Paciente também realizou painel genético germinativo para câncer de mama no qual foi detectada uma variante em heterozigose no gene BRCA1, classificada como patogênica, bem como uma variante em heterozigose no gene PMS2/PMS2CL, classificada como patogênica. No painel genético também foram avaliados os seguintes genes: ATM, BARD1, BRCA1, BRCA2, BRIP1, CDH1, CHEK2, EPCAM, MLH1, MSH2, MSH6, NBN, NF1, PALB2, PMS2, PMS2CL, PTEN, RAD51C, RAD51D, STK11 e TP53.
Após detecção de tais mutações, paciente fechou critérios para Síndrome de Predisposição ao Câncer de mama e ovário Hereditários (HBOC).
Paciente foi então encaminhada para avaliação oncogenética e para a realização de ooforectomia bilateral, radioterapia adjuvante, bem como foi solicitado FISH para avaliação de HER 2 e posteriormente será discutido tratamento sistêmico adjuvante.
CONCLUSÃO
O caso em questão evidencia a importância da realização do painel genético para pesquisa de mutações patogênicas envolvidas na predisposição ao câncer de mama e ovário hereditários e a partir do resultado, a realização de cirurgias redutoras de risco. Pacientes que desenvolveram câncer antes dos 50 anos de idade possuem indicação para a realização de tal pesquisa e aquelas mutadas em gene BRCA1, por exemplo, devem realizar mastectomia bilateral profilática devido esta ser a intervenção de maior redução de risco de câncer de mama nesse cenário. Portanto, a paciente do caso pôde se beneficiar de medidas redutoras de risco por conta do acesso a avaliação genética complementar, o que não seria possível sem a realização dos testes genéticos.
REFERÊNCIAS
1. INSTITUTO NACIONAL DE CÂNCER JOSÉ ALENCAR GOMES DA SILVA (WILD; WEIDERPASS; STEWART, 2020).

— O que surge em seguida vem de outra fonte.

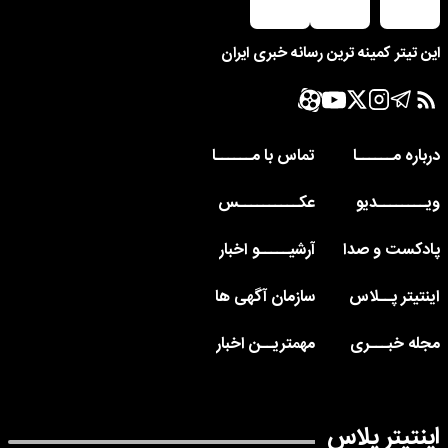
این تیتر کمینه ترین رسانه خبری ایران
درباره مــــــا
تماس با مــــــا
ویــــــــدیو
عکــــــــــس
پادکست و صدا
آرشیـــــو اخبار
اینتیتر پــلاس
سازمان آگهی ها
مجله خبـــری
مهمتریــن اخبار
اینتیتر پلاس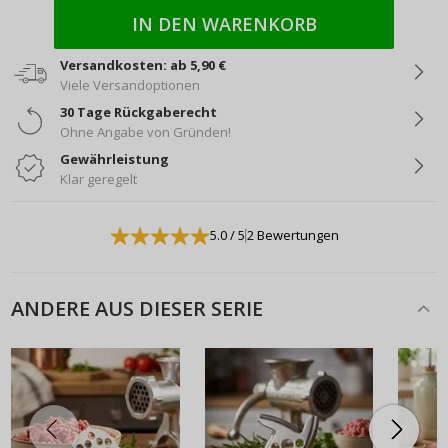
IN DEN WARENKORB
Versandkosten: ab 5,90 €
Viele Versandoptionen
30 Tage Rückgaberecht
Ohne Angabe von Gründen!
Gewährleistung
Klar geregelt
5.0
/ 5
2 Bewertungen
ANDERE AUS DIESER SERIE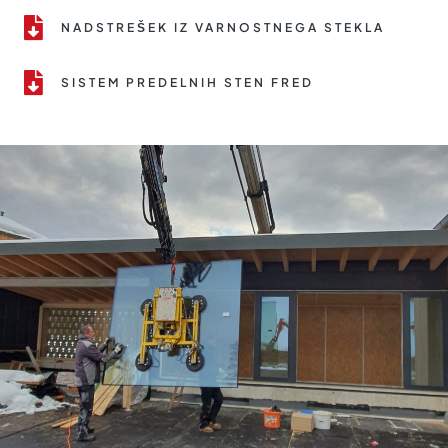
NADSTREŠEK IZ VARNOSTNEGA STEKLA
SISTEM PREDELNIH STEN FRED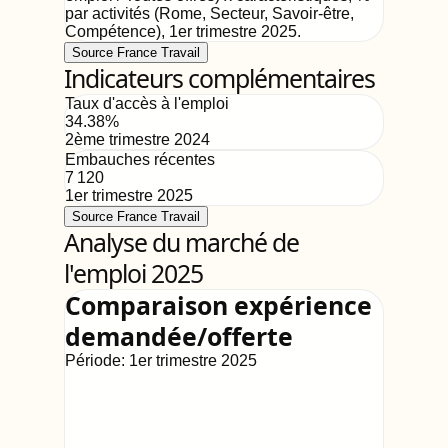
par activités (Rome, Secteur, Savoir-être,
Compétence)
,
1er trimestre 2025
.
Source France Travail
Indicateurs complémentaires
Taux d'accès à l'emploi
34.38
%
2ème trimestre 2024
Embauches récentes
7 120
1er trimestre 2025
Source France Travail
Analyse du marché de
l'emploi 2025
Comparaison expérience
demandée/offerte
Période:
1er trimestre 2025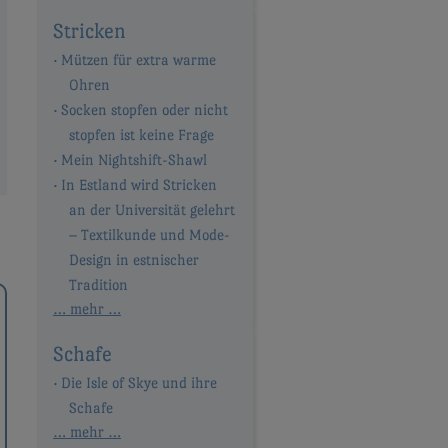
Stricken
Mützen für extra warme
Ohren
Socken stopfen oder nicht
stopfen ist keine Frage
Mein Nightshift-Shawl
In Estland wird Stricken
an der Universität gelehrt
– Textilkunde und Mode-
Design in estnischer
Tradition
… mehr …
Schafe
Die Isle of Skye und ihre
Schafe
… mehr …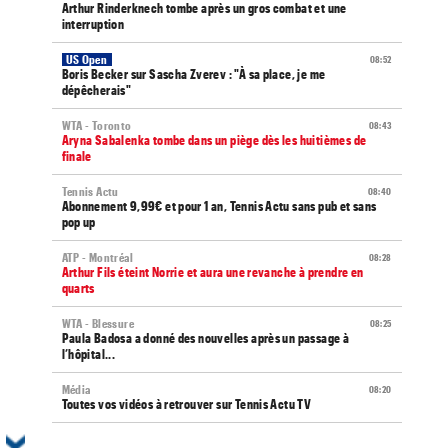
Arthur Rinderknech tombe après un gros combat et une
interruption
US Open
08:52
Boris Becker sur Sascha Zverev : "À sa place, je me
dépêcherais"
WTA - Toronto
08:43
Aryna Sabalenka tombe dans un piège dès les huitièmes de
finale
Tennis Actu
08:40
Abonnement 9,99€ et pour 1 an, Tennis Actu sans pub et sans
pop up
ATP - Montréal
08:28
Arthur Fils éteint Norrie et aura une revanche à prendre en
quarts
WTA - Blessure
08:25
Paula Badosa a donné des nouvelles après un passage à
l’hôpital...
Média
08:20
Toutes vos vidéos à retrouver sur Tennis Actu TV
ATP / WTA
08:16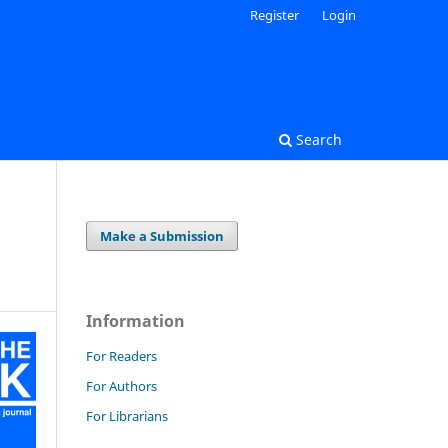
Register
Login
Search
Make a Submission
Information
For Readers
For Authors
For Librarians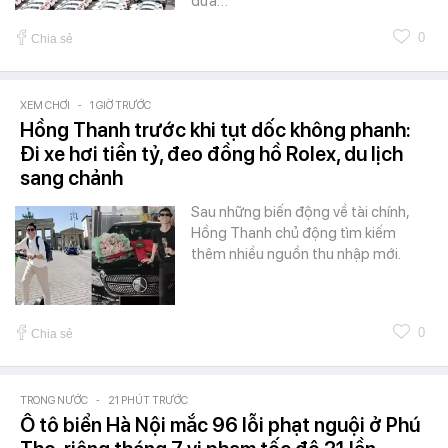
đưa…
0
Chia sẻ
XEM CHƠI
-
1 GIỜ TRƯỚC
Hồng Thanh trước khi tụt dốc không phanh:
Đi xe hơi tiền tỷ, đeo đồng hồ Rolex, du lịch
sang chảnh
Sau những biến động về tài chính,
Hồng Thanh chủ động tìm kiếm
thêm nhiều nguồn thu nhập mới.
0
Chia sẻ
TRONG NƯỚC
-
21 PHÚT TRƯỚC
Ô tô biển Hà Nội mắc 96 lỗi phạt nguội ở Phú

2. Predisposição hereditária ao câncer de mama e sua relação com os genes BRCA1 e BRCA2: revisão da literatura – 2018
3. Hulka BS, Moorman PG. Breast cancer: hormones and other risk factors. Maturitas. 2001;38(1):103-13.

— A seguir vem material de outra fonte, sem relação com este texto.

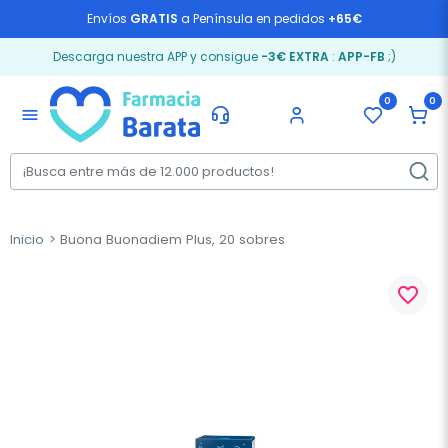
Envíos
GRATIS
a Península en pedidos
+65€
Descarga nuestra APP y consigue
-3€ EXTRA
:
APP-FB
;)
0
0
menu
Inicio
Buona Buonadiem Plus, 20 sobres
favorite_border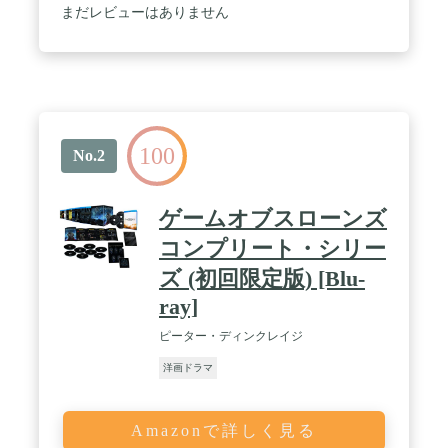
まだレビューはありません
100
No.2
ゲームオブスローンズ
コンプリート・シリー
ズ (初回限定版) [Blu-
ray]
ピーター・ディンクレイジ
洋画ドラマ
Amazonで詳しく見る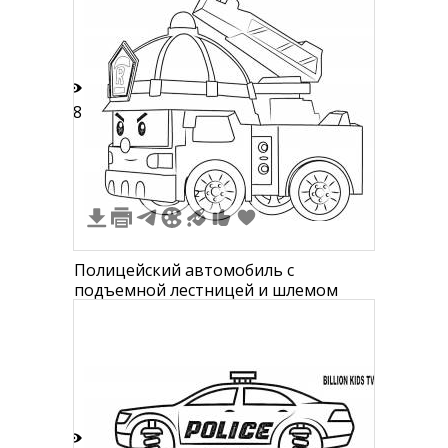
18
2
Полицейский автомобиль с
подъемной лестницей и шлемом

4. Instituto Nacional de Câncer José Alencar Gomes da Silva. Rede Nacional de Câncer Familial – Manual Operacional. [Internet] Rio de Janeiro: Inca; [acesso em 28 de agosto de 2023]. Disponível em: http://bvsms.saude. gov.br/bvs/publicacoes/rede_nacional_cancer_ manual.pdf.
5. Gonzalez-Angulo AM, Timms KM, Liu S, et al. Incidência e resultado de mutações BRCA em pacientes não selecionados com câncer de mama triplo receptor negativo. Clínica Câncer Res 2011; 17:1082.